BEGIN Source data

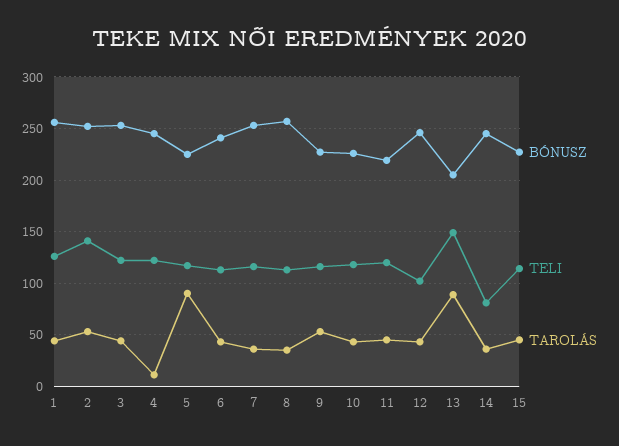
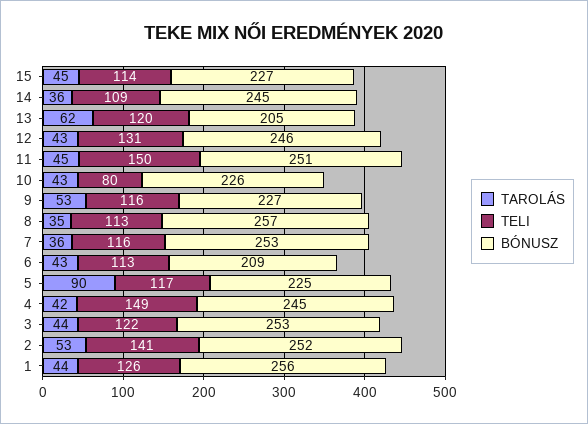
  {
    "BÓNUSZ": {
      "1": 256,
      "2": 252,
      "3": 253,
      "4": 245,
      "5": 225,
-     "6": 240,
+     "6": 209,
      "7": 253,
      "8": 257,
      "9": 227,
      "10": 226,
-     "11": 220,
+     "11": 251,
      "12": 246,
      "13": 205,
      "14": 245,
      "15": 227
    },
    "TELI": {
      "1": 126,
      "2": 141,
      "3": 122,
-     "4": 120,
+     "4": 149,
      "5": 117,
      "6": 113,
      "7": 116,
      "8": 113,
      "9": 116,
-     "10": 120,
+     "10": 80,
-     "11": 120,
+     "11": 150,
-     "12": 100,
+     "12": 131,
-     "13": 150,
+     "13": 120,
-     "14": 80,
+     "14": 109,
      "15": 114
    },
    "TAROLÁS": {
      "1": 44,
      "2": 53,
      "3": 44,
-     "4": 10,
+     "4": 42,
      "5": 90,
      "6": 43,
      "7": 36,
      "8": 35,
      "9": 53,
      "10": 43,
      "11": 45,
      "12": 43,
-     "13": 90,
+     "13": 62,
      "14": 36,
      "15": 45
    }
  }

END Source data

• [Exercise details]
Only text belongs in the copy: repeat each line of the data exactly and leave out the pictures.

• [Written solution]
  {
    "BÓNUSZ": {
      "1": 256,
      "2": 252,
      "3": 253,
      "4": 245,
      "5": 225,
-     "6": 240,
+     "6": 209,
      "7": 253,
      "8": 257,
      "9": 227,
      "10": 226,
-     "11": 220,
+     "11": 251,
      "12": 246,
      "13": 205,
      "14": 245,
      "15": 227
    },
    "TELI": {
      "1": 126,
      "2": 141,
      "3": 122,
-     "4": 120,
+     "4": 149,
      "5": 117,
      "6": 113,
      "7": 116,
      "8": 113,
      "9": 116,
-     "10": 120,
+     "10": 80,
-     "11": 120,
+     "11": 150,
-     "12": 100,
+     "12": 131,
-     "13": 150,
+     "13": 120,
-     "14": 80,
+     "14": 109,
      "15": 114
    },
    "TAROLÁS": {
      "1": 44,
      "2": 53,
      "3": 44,
-     "4": 10,
+     "4": 42,
      "5": 90,
      "6": 43,
      "7": 36,
      "8": 35,
      "9": 53,
      "10": 43,
      "11": 45,
      "12": 43,
-     "13": 90,
+     "13": 62,
      "14": 36,
      "15": 45
    }
  }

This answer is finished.